*Task instructions:* Search the material below for the string "down". Return every line that holds it.

*Data block:*
┌────────

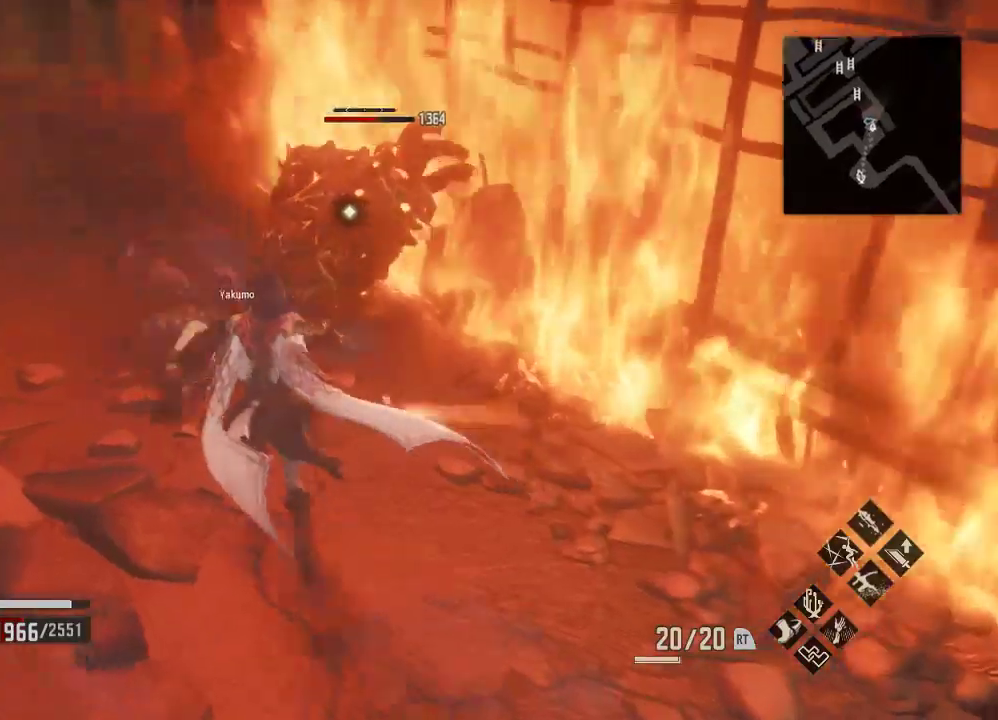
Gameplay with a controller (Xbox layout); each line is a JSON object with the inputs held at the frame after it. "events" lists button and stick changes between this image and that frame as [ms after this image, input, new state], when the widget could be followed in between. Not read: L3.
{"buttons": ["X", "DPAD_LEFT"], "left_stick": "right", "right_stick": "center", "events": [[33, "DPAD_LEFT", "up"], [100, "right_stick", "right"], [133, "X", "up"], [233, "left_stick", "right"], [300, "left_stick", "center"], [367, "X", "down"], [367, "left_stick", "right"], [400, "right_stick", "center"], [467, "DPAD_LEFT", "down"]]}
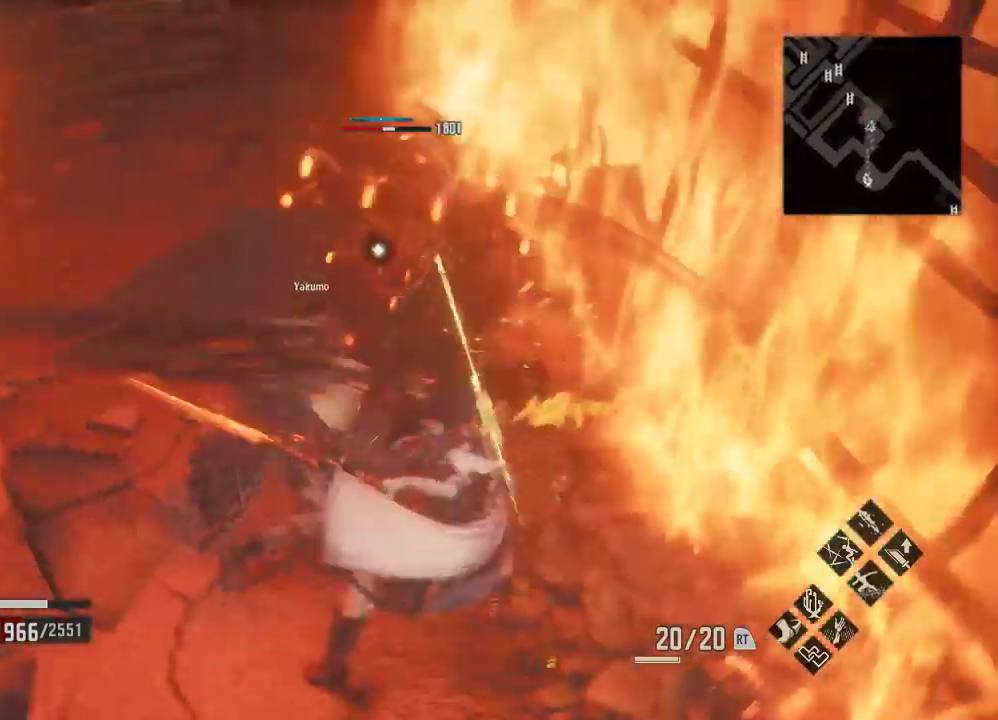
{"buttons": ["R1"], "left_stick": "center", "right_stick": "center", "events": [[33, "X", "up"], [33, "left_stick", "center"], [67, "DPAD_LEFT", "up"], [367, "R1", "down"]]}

└────────

*Completed task:*
{"buttons": ["X", "DPAD_LEFT"], "left_stick": "right", "right_stick": "center", "events": [[33, "DPAD_LEFT", "up"], [100, "right_stick", "right"], [133, "X", "up"], [233, "left_stick", "right"], [300, "left_stick", "center"], [367, "X", "down"], [367, "left_stick", "right"], [400, "right_stick", "center"], [467, "DPAD_LEFT", "down"]]}
{"buttons": ["R1"], "left_stick": "center", "right_stick": "center", "events": [[33, "X", "up"], [33, "left_stick", "center"], [67, "DPAD_LEFT", "up"], [367, "R1", "down"]]}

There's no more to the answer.